At this web site, The Readability Test Tool, paste in your essay. The test will give you values for the following scales and quantitative description of your original text:
- Flesch Kincaid Reading Ease
- Flesch Kincaid Grade Level
- Gunning Fog Score
- SMOG Index
- Coleman Liau Index
- Automated Readability Index
- No. of sentences
- No. of words
- No. of complex words
- Percent of complex words
- Average words per sentence
- Average syllables per word
At this web site, The WritersDiet Test, and copy the same original text into the box.
The WritersDiet Test is a diagnostic tool that assesses whether your sentences are flabby or fit.
The results will show on the page. There is also a button “See Full Diagnosis”. It will download a file named Diagnosis.pdf to your computer that has the same information as is on the results page.
What’s it all about? What is it looking for?
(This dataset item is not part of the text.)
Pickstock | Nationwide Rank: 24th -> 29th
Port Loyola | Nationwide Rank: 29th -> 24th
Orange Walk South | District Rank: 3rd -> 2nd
What is it rewarding with better scores?
From The Writers Diet by Helen Sword
- Favor strong, specific, robust action verbs (scrutinize, dissect, recount, capture) over weak, vague, lazy ones (have, do, show).
- Limit your use of be-verbs (is, am, are, was, were, be, being,
- Anchor abstract ideas in concrete language and images.
- Illustrate abstract concepts using real-life examples. (‘Show, don’t tell’.)
- Limit your use of abstract nouns, especially nominalizations (nouns that have been formed from verbs or adjectives).
- Avoid using more than three prepositional phrases in a row (e.g. ‘in a letter to the author of a book about birds’) unless you do so to achieve a specific rhetorical effect.
- Vary your prepositions.
- As a general rule, do not allow a noun and its accompanying verb to become separated by more than about twelve words.
Adjectives & adverbs
- Let concrete nouns and active verbs do most of your descriptive work.
- Employ adjectives and adverbs only when they contribute new information to a sentence.
- Avoid overuse of ‘academic ad-words’, especially those with the following suffixes: able, ac, al, ant, ary, ent, ful, ible, ic, ive, less, ous
It, this, that, there
- Use ‘it’ and ‘this’ only when you can state exactly which noun each word refers to.
- As a general rule, avoid using ‘that’ more than once in a single sentence or three times in a paragraph, except to achieve a specific stylistic effect.
- Beware of sweeping generalisations that begin with ‘There’.